▸ Entries shown:
- Opening Delimiter -

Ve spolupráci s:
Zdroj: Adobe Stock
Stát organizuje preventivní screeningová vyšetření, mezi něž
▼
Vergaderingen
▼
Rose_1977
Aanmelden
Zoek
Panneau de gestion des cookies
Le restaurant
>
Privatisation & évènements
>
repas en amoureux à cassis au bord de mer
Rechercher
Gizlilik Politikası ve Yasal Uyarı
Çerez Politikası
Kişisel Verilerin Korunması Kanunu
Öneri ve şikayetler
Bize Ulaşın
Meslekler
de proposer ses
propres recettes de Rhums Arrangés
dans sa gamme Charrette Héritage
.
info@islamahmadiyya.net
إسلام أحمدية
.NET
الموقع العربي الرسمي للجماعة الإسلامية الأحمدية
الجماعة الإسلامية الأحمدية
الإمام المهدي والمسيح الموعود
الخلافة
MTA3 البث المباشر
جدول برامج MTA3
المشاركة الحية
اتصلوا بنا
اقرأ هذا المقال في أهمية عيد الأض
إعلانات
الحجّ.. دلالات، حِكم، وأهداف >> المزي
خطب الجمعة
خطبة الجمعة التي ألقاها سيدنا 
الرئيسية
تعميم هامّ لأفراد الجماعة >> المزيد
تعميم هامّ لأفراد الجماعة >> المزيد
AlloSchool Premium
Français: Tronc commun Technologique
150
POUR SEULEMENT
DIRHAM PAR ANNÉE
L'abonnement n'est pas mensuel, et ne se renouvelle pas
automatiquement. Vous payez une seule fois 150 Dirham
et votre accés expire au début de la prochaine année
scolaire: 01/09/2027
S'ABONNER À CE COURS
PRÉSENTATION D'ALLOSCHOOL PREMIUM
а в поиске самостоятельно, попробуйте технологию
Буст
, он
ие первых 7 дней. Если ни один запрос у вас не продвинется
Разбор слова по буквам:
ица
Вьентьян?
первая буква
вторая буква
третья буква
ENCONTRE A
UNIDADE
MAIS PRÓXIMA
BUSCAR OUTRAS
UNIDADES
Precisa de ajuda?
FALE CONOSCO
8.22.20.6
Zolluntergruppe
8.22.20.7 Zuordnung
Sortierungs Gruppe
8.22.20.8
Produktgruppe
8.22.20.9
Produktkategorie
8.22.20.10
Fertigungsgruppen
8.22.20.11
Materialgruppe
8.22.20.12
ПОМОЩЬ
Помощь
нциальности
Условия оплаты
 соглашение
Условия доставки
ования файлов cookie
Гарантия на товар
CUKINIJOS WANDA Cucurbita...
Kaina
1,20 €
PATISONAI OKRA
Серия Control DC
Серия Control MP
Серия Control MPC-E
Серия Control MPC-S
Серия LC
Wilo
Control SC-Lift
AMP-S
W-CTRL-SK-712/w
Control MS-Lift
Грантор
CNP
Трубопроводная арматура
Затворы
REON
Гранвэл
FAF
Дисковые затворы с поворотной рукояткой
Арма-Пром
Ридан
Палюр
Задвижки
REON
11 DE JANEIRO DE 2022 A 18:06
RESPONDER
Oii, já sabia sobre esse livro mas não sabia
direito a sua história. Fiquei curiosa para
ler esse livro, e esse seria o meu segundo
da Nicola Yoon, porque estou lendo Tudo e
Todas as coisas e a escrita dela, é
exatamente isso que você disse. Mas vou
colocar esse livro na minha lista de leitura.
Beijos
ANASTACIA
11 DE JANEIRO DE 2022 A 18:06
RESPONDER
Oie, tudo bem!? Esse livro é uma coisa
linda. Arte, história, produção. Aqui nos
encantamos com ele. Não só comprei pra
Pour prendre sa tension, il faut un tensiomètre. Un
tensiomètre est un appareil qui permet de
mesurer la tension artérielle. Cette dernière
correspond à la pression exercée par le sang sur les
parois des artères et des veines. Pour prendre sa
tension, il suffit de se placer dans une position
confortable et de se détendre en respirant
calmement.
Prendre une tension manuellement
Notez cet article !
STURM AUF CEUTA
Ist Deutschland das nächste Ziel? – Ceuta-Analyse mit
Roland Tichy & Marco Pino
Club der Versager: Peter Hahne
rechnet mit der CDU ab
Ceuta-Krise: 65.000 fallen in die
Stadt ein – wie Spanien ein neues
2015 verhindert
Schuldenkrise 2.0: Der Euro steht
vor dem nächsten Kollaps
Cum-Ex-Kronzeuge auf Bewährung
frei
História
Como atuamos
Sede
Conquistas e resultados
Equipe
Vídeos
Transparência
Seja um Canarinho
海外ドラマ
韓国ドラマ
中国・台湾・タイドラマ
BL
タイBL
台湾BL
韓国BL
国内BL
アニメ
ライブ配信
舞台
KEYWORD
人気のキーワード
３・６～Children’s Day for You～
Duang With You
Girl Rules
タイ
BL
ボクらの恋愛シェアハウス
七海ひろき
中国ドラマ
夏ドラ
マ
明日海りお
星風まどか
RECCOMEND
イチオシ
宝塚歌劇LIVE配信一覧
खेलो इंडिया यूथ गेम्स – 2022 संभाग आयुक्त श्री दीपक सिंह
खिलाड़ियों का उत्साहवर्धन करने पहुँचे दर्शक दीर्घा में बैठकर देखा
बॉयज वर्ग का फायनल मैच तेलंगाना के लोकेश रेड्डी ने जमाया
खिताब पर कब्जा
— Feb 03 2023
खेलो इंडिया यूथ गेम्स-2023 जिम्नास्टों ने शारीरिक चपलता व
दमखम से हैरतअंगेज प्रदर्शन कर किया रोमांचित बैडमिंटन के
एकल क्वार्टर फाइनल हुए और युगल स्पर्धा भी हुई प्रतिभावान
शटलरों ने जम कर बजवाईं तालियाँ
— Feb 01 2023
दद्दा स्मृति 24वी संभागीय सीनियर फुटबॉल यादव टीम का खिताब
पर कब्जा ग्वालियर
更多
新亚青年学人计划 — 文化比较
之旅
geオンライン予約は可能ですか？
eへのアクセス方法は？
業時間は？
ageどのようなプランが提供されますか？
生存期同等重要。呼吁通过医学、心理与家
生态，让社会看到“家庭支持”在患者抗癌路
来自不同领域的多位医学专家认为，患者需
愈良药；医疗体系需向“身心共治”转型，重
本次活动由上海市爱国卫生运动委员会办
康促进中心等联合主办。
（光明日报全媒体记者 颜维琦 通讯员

- Closing Delimiter -

▸ Your task:
The lines to report are those in the material above that contain the word "الجمعة"; copy every one of them.

▸ Exercise output:
خطب الجمعة
خطبة الجمعة التي ألقاها سيدنا 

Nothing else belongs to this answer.